Asynchronous Processing
The asynchronous communication flow is more complex, but your client isn't blocked until the data preparation is finished and the approach can deal with much bigger data. The flow is visualized in the diagram below:
sequenceDiagram
participant Client
participant POST Endpoint
participant GET Endpoint
participant Backend
Client->>POST Endpoint: POST /v3/devices/status (with timerange and fileformat)
POST Endpoint->>Backend: Start data preparation
Backend-->>POST Endpoint: Return request_uuid
POST Endpoint-->>Client: Response with status "Submitted" and request_uuid
Note over Client: Wait and start polling...
Client->>GET Endpoint: GET /v3/devices/status/{request_uuid}
GET Endpoint->>Backend: Check status
Backend-->>GET Endpoint: Status information
GET Endpoint-->>Client: Status "In Progress"
Note over Client: Wait and request again...
Client->>GET Endpoint: GET /v3/devices/status/{request_uuid}
GET Endpoint->>Backend: Check status
Backend-->>GET Endpoint: Status information
GET Endpoint-->>Client: Status "In Progress"
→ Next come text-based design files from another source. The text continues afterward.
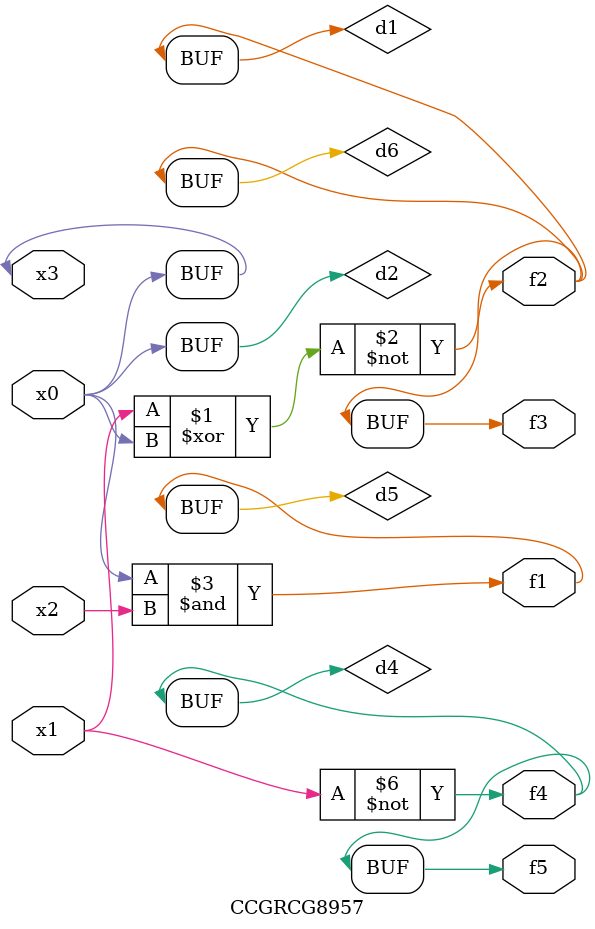
<source format=v>
module CCGRCG8957(
	input x0, x1, x2, x3,
	output f1, f2, f3, f4, f5
);

	wire d1, d2, d3, d4, d5, d6;

	xnor (d1, x1, x3);
	buf (d2, x0, x3);
	nand (d3, x0, x2);
	not (d4, x1);
	nand (d5, d3);
	or (d6, d1);
	assign f1 = d5;
	assign f2 = d6;
	assign f3 = d6;
	assign f4 = d4;
	assign f5 = d4;
endmodule

</source>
Note over Backend: Data preparation completes
Note over Client: Further request after waiting
Client->>GET Endpoint: GET /v3/devices/status/{request_uuid}
GET Endpoint->>Backend: Check status
Backend-->>GET Endpoint: Status with URLs
GET Endpoint-->>Client: Status "Completed" with download URLs
Client->>Backend: Request file via download URL
Backend-->>Client: Delivers result file
What happens:
- Request Submission: When you submit a request to an asynchronous endpoint, the API immediately returns a request identifier (
request_uuid) and places your actual data request in a processing queue. - Background Processing: In the background the system starts to prepare your requested data. This happens independently of the HTTP connection that submitted the request. Your client can do something else during the processing.
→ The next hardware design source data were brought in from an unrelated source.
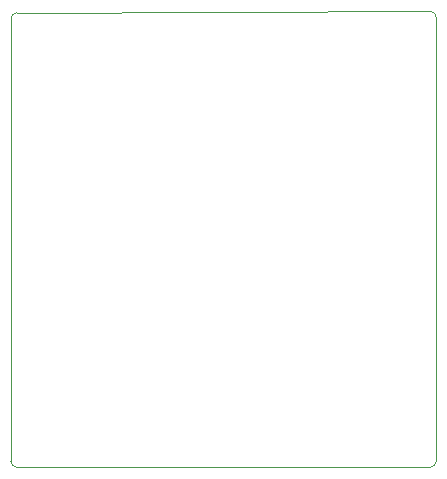
<source format=gbr>
%TF.GenerationSoftware,KiCad,Pcbnew,8.0.4*%
%TF.CreationDate,2025-10-30T08:56:40-04:00*%
%TF.ProjectId,Official Schematic,4f666669-6369-4616-9c20-536368656d61,rev?*%
%TF.SameCoordinates,Original*%
%TF.FileFunction,Profile,NP*%
%FSLAX46Y46*%
G04 Gerber Fmt 4.6, Leading zero omitted, Abs format (unit mm)*
G04 Created by KiCad (PCBNEW 8.0.4) date 2025-10-30 08:56:40*
%MOMM*%
%LPD*%
G01*
G04 APERTURE LIST*
%TA.AperFunction,Profile*%
%ADD10C,0.050000*%
%TD*%
G04 APERTURE END LIST*
D10*
X160986270Y-117000000D02*
G75*
G02*
X160486270Y-117499970I-499970J0D01*
G01*
X161000000Y-79400000D02*
X160986270Y-117000000D01*
X124986270Y-117000000D02*
X125000000Y-79500000D01*
X160500000Y-78900000D02*
G75*
G02*
X161000000Y-79400000I0J-500000D01*
G01*
X125500000Y-79000000D02*
X160500000Y-78900000D01*
X125000001Y-79499999D02*
G75*
G02*
X125500000Y-79000001I499999J-1D01*
G01*
X160486270Y-117500000D02*
X125486270Y-117500000D01*
X125486270Y-117500000D02*
G75*
G02*
X124986300Y-117000000I30J500000D01*
G01*
M02*

</source>
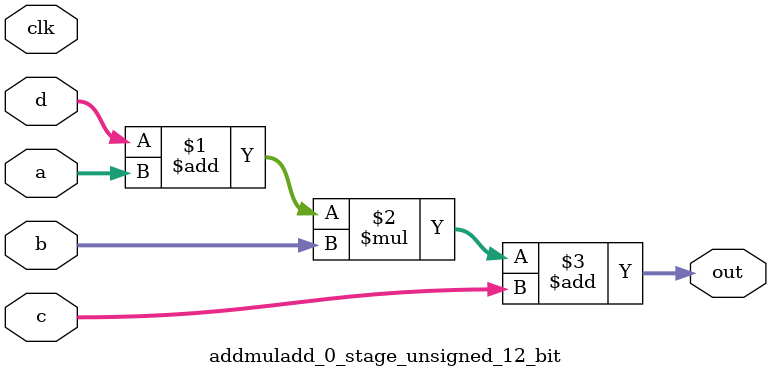
<source format=sv>
(* use_dsp = "yes" *) module addmuladd_0_stage_unsigned_12_bit(
	input  [11:0] a,
	input  [11:0] b,
	input  [11:0] c,
	input  [11:0] d,
	output [11:0] out,
	input clk);

	assign out = ((d + a) * b) + c;
endmodule

</source>
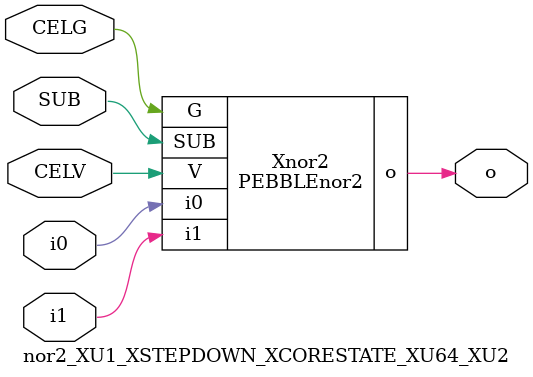
<source format=v>



module PEBBLEnor2 ( o, G, SUB, V, i0, i1 );

  input i0;
  input V;
  input i1;
  input G;
  output o;
  input SUB;
endmodule

//Celera Confidential Do Not Copy nor2_XU1_XSTEPDOWN_XCORESTATE_XU64_XU2
//Celera Confidential Symbol Generator
//nor2
module nor2_XU1_XSTEPDOWN_XCORESTATE_XU64_XU2 (CELV,CELG,i0,i1,o,SUB);
input CELV;
input CELG;
input i0;
input i1;
input SUB;
output o;

//Celera Confidential Do Not Copy nor2
PEBBLEnor2 Xnor2(
.V (CELV),
.i0 (i0),
.i1 (i1),
.o (o),
.SUB (SUB),
.G (CELG)
);
//,diesize,PEBBLEnor2

//Celera Confidential Do Not Copy Module End
//Celera Schematic Generator
endmodule

</source>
- Status Tracking: The API provides your client with the state of your request over the GET endpoint. The state always starts with
Submittedwhen you send your request to the POST endpoint for the first time. - Result Storage: Once processing is complete, the results are stored in a temporary cloud storage location and download URLs are generated. The URL is provided by the GET endpoint.
- Result Retrieval: You use the provided URLs to download the result files directly from storage.
Request Status Values
| Status | Description |
|---|---|
Submitted |
The request has been received and queued for processing. |
In Progress |
The backend is actively preparing your data. |
Completed |
Processing is finished. Download URLs are available in the response. |
Polling Best Practices
When polling the GET endpoint for status updates, keep the following in mind:
- Polling interval: Wait at least a few seconds between requests. Polling too aggressively wastes quota and adds unnecessary load on the API.
- Timeout handling: Set a maximum number of retries or a total timeout for your polling loop to avoid infinite waits if something goes wrong on the server side.
- Download URL lifetime: Pre-signed download URLs are temporary. Download your files promptly after receiving a
Completedstatus.
Technical Advantages
The asynchronous approach offers several technical benefits:
- No Time Constraints: Processing can take as long as needed without concern for HTTP timeouts.
- Larger Data Sets: There's no practical limit to the size of data that can be returned, as results are provided as downloadable files rather than in the HTTP response.
Info
If you require the same data multiple times you can cache the URL and download the file multiple times. This avoids unnecessary API calls on our side.
File Formats
When submitting an asynchronous request, you must specify the desired output file format. The following formats are supported:
| Format | Description |
|---|---|
CSV (default) |
Comma-separated values. Human-readable text format, compatible with most tools. |
PARQUET |
Columnar binary format. Efficient for large datasets and analytics workflows. |
JSON |
JSON array format. Well-suited for downstream processing in web applications. |
ORC |
Optimized Row Columnar format. High performance for Hive/Spark environments. |
AVRO |
Row-based binary format with embedded schema. Good for data pipelines. |
TEXTFILE |
Plain text output. Use when a simple, unformatted output is required. |
For most use cases, CSV is the simplest choice. Use PARQUET or ORC when working with large volumes of data in a data warehouse or analytics environment.